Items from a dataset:
_ _ _ _ _
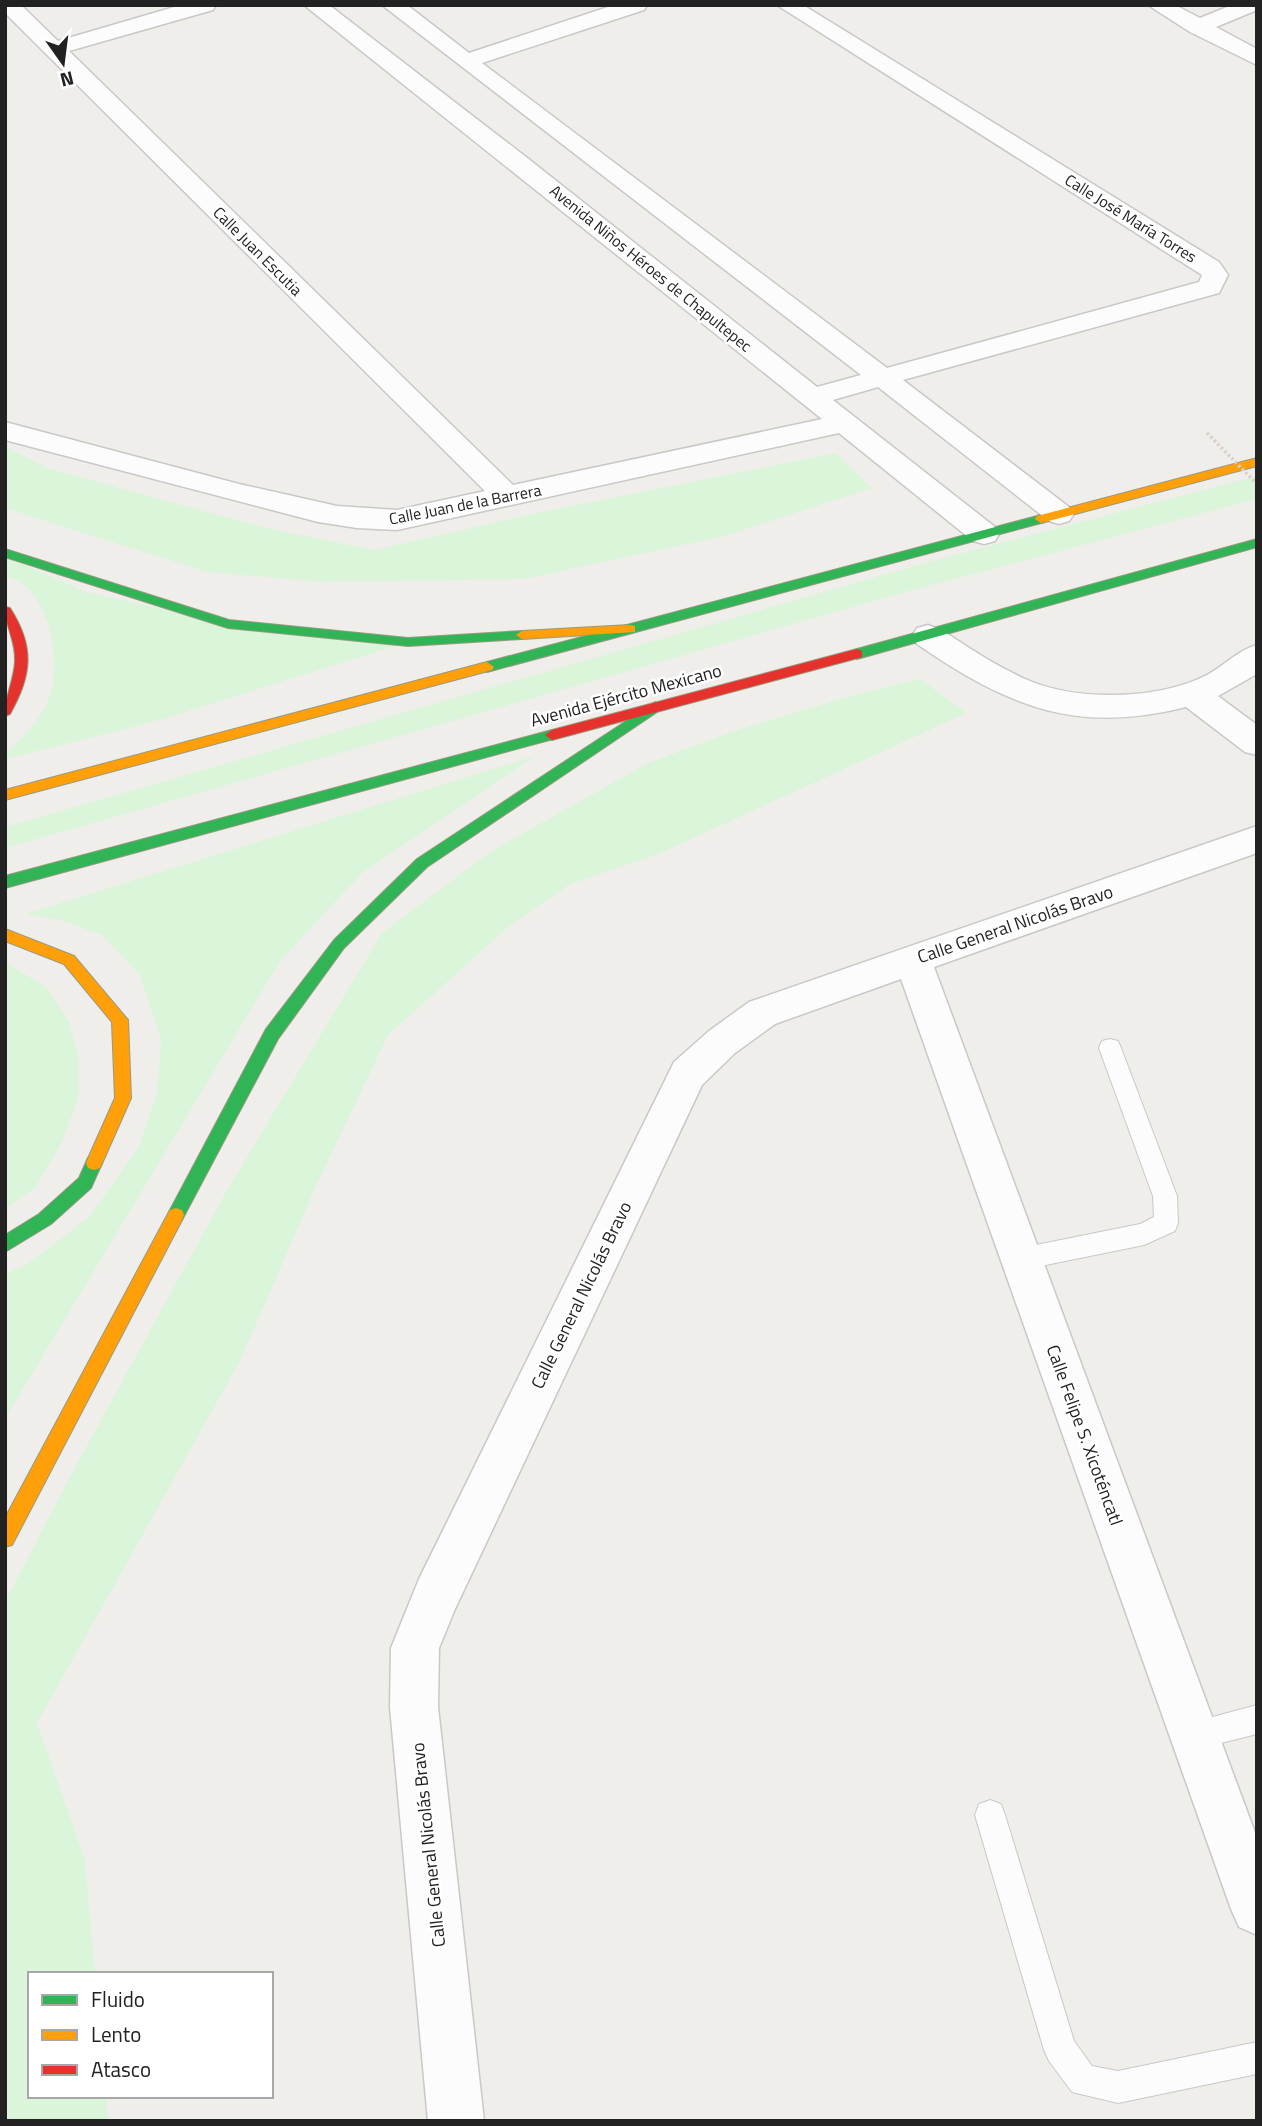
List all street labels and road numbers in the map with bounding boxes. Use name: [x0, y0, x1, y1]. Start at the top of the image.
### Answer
street label: Calle José María Torres: [1060, 168, 1202, 268]
street label: Avenida Niños Héroes de Chapultepec: [545, 179, 757, 357]
street label: Calle Juan Escutia: [208, 201, 308, 301]
street label: Calle Juan de la Barrera: [387, 477, 543, 531]
street label: Avenida Ejército Mexicano: [527, 656, 725, 734]
street label: Calle General Nicolás Bravo: [913, 878, 1117, 970]
street label: Calle General Nicolás Bravo: [524, 1197, 638, 1393]
street label: Calle Felipe S. Xicoténcatl: [1040, 1341, 1130, 1529]
street label: Calle General Nicolás Bravo: [404, 1741, 452, 1949]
_ _ _ _ _
Exercise aim: Word for word, return the entries above, but without any pictures.

Task response:
List all street labels and road numbers in the map with bounding boxes. Use name: [x0, y0, x1, y1]. Start at the top of the image.
### Answer
street label: Calle José María Torres: [1060, 168, 1202, 268]
street label: Avenida Niños Héroes de Chapultepec: [545, 179, 757, 357]
street label: Calle Juan Escutia: [208, 201, 308, 301]
street label: Calle Juan de la Barrera: [387, 477, 543, 531]
street label: Avenida Ejército Mexicano: [527, 656, 725, 734]
street label: Calle General Nicolás Bravo: [913, 878, 1117, 970]
street label: Calle General Nicolás Bravo: [524, 1197, 638, 1393]
street label: Calle Felipe S. Xicoténcatl: [1040, 1341, 1130, 1529]
street label: Calle General Nicolás Bravo: [404, 1741, 452, 1949]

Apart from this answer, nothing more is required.